Poi comunque arriva la risposta che attendevi, e allora la leggi, la interpreti a modo tuo, ci ricami sopra qualche sceneggiatura personale e privata, tanto la persona non la vedi, e rispondi di nuovo, vuoi per chiarire il messaggio o la risposta di prima, perché il malinteso è lì lì, pronto ad assediarti, vuoi perché il tuo interlocutore va coccolato… insomma, alla fine chatti, e chatti ancora, e chatti sempre, e ti viene la tendinite al pollice e ti ingobbisci.
L’isolamento dall’ambiente circostante non solo ti impedisce di guardare il cielo, di respirare l’odore della pioggia, l’aroma del caffè o di sentire il cinguettio di qualche raro uccello appollaiato sul ramo, ma ti convince che gli scambi di parole e di selfie siano la vita reale e credi che i tuoi “amici” in rete siano amici veri. E forse riduci l’amicizia a incontri frugali post “chat” quando tutto è stato detto, dimenticando che il suo valore è nello scambio di energie che solo gli sguardi o gli abbracci possono trasmettere. Si tratta di energie che crescono dentro e che consentono di far sentire all’amico o all’amica anche un semplice “ci sono”, anche da lontano, anche sotto forma di pensiero. Non di “chat”.
Altro tranello della “chat” risiede nell’illusione del protagonismo. Il messaggio è solo tuo, ma pretendi che l’interlocutore gli dia il giusto valore, specie se è breve, specie se è di approvazione. Se non lo legge subito, quel messaggio perde valore. Infatti, nel momento dell’invio, sei tu (o questo credi) chi si materializza nella mente dell’altro. Ma proprio questo è il suo limite, perché la “chat”, a differenza della lettera, è effimera, dura un attimo e vive di strascichi personali, non di approfondimenti o di argomentazioni.

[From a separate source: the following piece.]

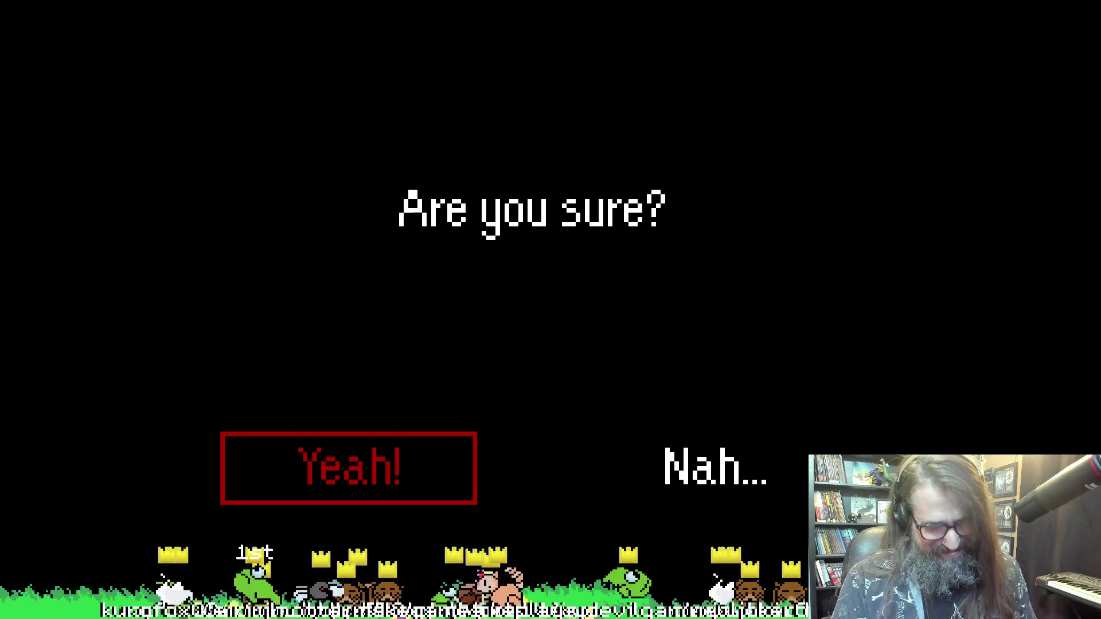
key("Return")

Ah, dimenticavo: il dono della sintesi. La sintesi è prerogativa della poesia, ma la poesia contiene il non detto e si esprime nella lettura in profondità. La “chat” è ben lontana da queste caratteristiche e se, per caso o per pignoleria, nei messaggi ci metti qualche argomentazione, la risposta può essere “non ho tempo ora, ti leggerò in un altro momento”. Vana illusione, perché quel momento non verrà, sarà sommerso da altri messaggini insulsi, immediati, di solito di approvazione perché, si sa, in un mondo pieno di insicurezze, l’approvazione è quanto di più ricercato. E si digerisce nella fretta, e in fretta.
Bene, allora a che serve la “chat”? Certo, l’innovazione tecnologica ci ha portato tante cose utili come la possibilità di comunicare in tempo reale questioni necessarie come “sono in ritardo, scusa” o come “la cena è alle 20,00” o come “atterrato”, ma la nostra vanità va ben oltre e a seguito di un messaggio ne vengono sempre altri, sempre frettolosi, sempre privi di contenuti concreti, sempre mascherati dalla virtualità. E falsi, perché anche se in un messaggio metti un pezzo di te, verrà un messaggio da altri, si sovrapporrà al primo, ruberà la tua attenzione, sfrutterà il tempo che riservi alla “chat”, e ti fagociterà ingobbendoti, isolandoti, regalandoti l’illusione di comunicare mentre ti rifugi in un guscio, e nulla sarà più importante della digitazione di un messaggino o dell’invio di una “emoticon”, mentre la vita scorre intorno a te e tra sorrisi, smorfie, gesti, rumori, odori e sapori, passa e se ne va, per non tornare mai indietro. E tu non te ne avvedi.